#### [Texte affiché]
------------------------------------------------

La situation est désormais mûre pour une redistribu­tion des rôles. Un moment encore, le vouvoiement de l'esclave semble redessiner la situation antérieure. Mais nous ne sommes plus « dans le pays d'Athènes «; le « ici « autorise, mieux encore, impose, de nouveaux rapports de force que le langage se doit de marquer. La didascalie se reculant d'un air sérieux, rompant avec toutes les précédentes, annonce l'instant bouleversant de cette métamorphose, de ce renversement. En une ligne, le tutoiement subit, inattendu, inouï du valet à son maître réalise un changement d'espace énonciatif :

De même, dans un premier temps, l'esclave reprend en les reformulant à peine les propositions du maître. Ainsi :

IPHICRATE - Je suis d'avis que nous les cherchions. ARLEQUIN - Cherchons, il n'y a point de mal à cela.

OU

IPHICRATE - Nous sommes seuls échappés au nau­frage; tous nos camarades ont péri, et j'envie maintenant leur sort.

------------------------------------------------

#### [Données enregistrées]
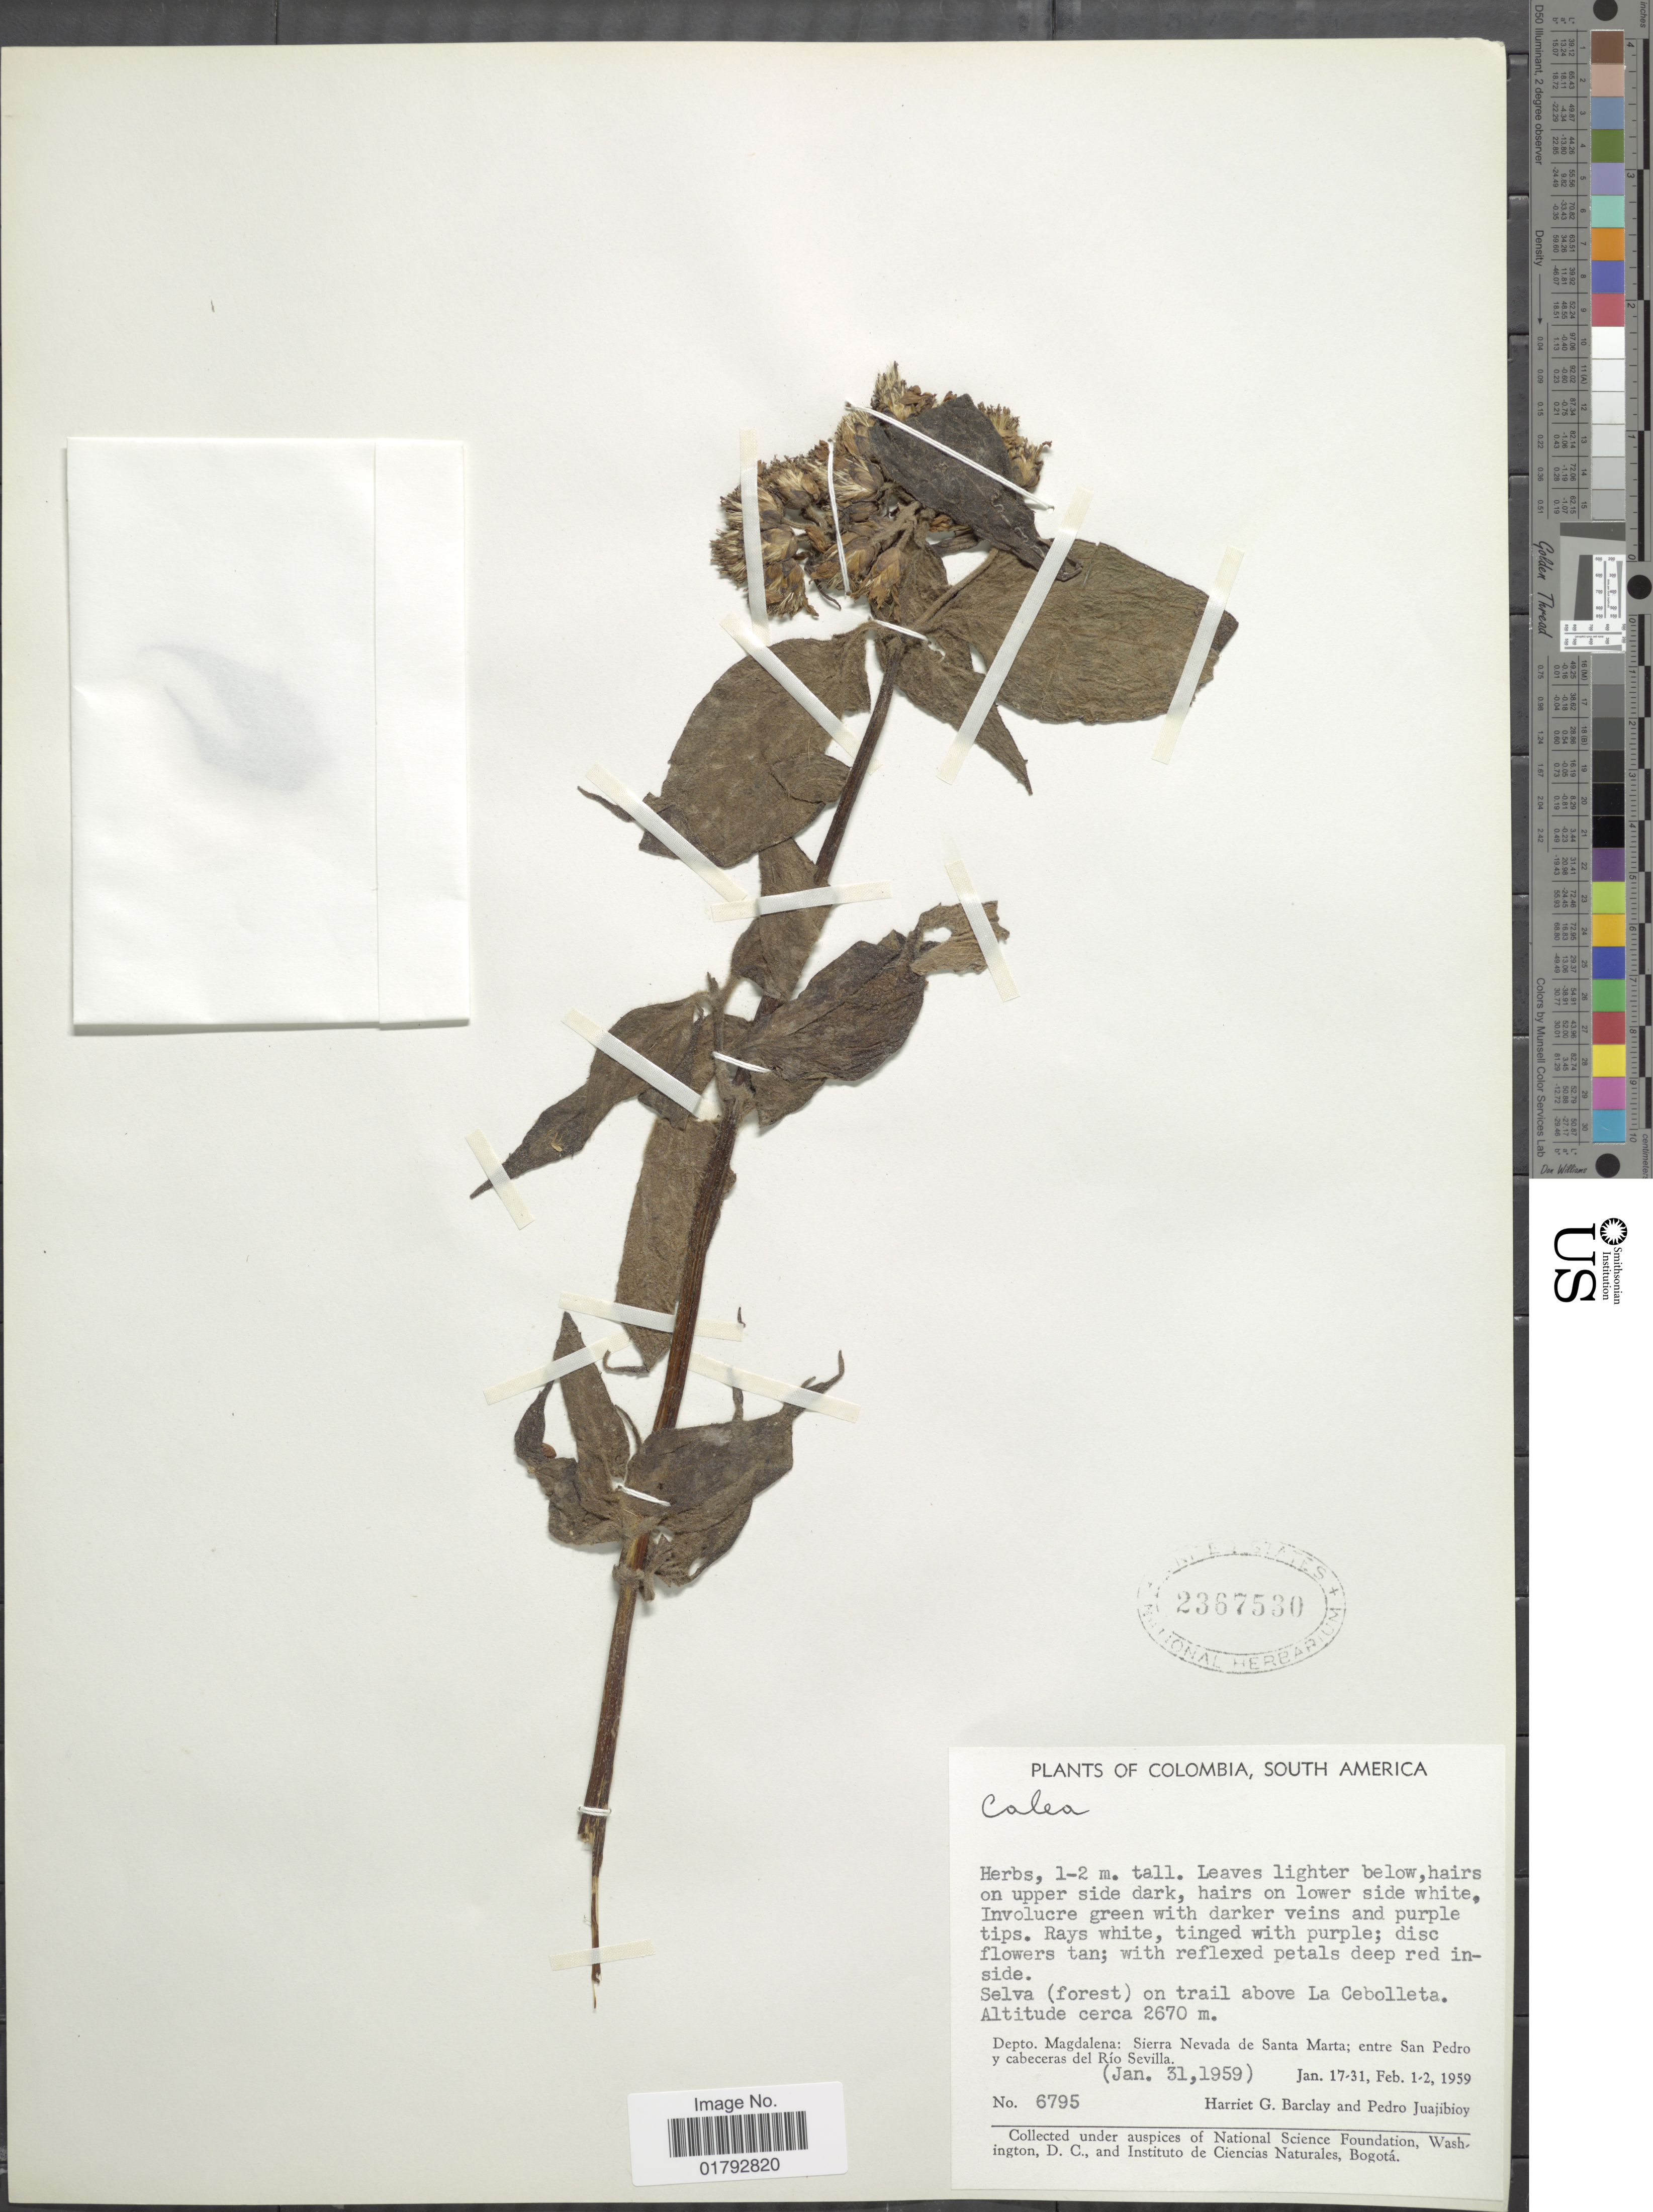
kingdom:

------------------------------------------------

#### [Consignes]
a. D'après le texte affiché, qu'est-ce qui réalise en une ligne un changement d'espace énonciatif ?
b. Résumez plus brièvement le paragraphe du texte affiché qui commence par « La situation est désormais mûre », sans perdre ses faits principaux.
c. Modifiez, dans le texte affiché, le passage qui commence par les mots contenant « IPHICRATE - Je » et se termine par « maintenant leur sort. », en remplaçant « camarades » par « compagnons ».

#### [Réponses dans l'ordre]
a. Le tutoiement subit, inattendu, inouï du valet à son maître.

b. Les rôles sont prêts à être redistribués. Le vouvoiement de l'esclave rappelle un instant la situation antérieure, mais, hors du pays d'Athènes, le « ici » impose de nouveaux rapports de force que le langage doit marquer. La didascalie « se reculant d'un air sérieux », en rupture avec les précédentes, annonce ce renversement. En une ligne, le tutoiement soudain du valet à son maître change l'espace énonciatif.

c.
IPHICRATE - Je suis d'avis que nous les cherchions. ARLEQUIN - Cherchons, il n'y a point de mal à cela.

OU

IPHICRATE - Nous sommes seuls échappés au nau­frage; tous nos compagnons ont péri, et j'envie maintenant leur sort.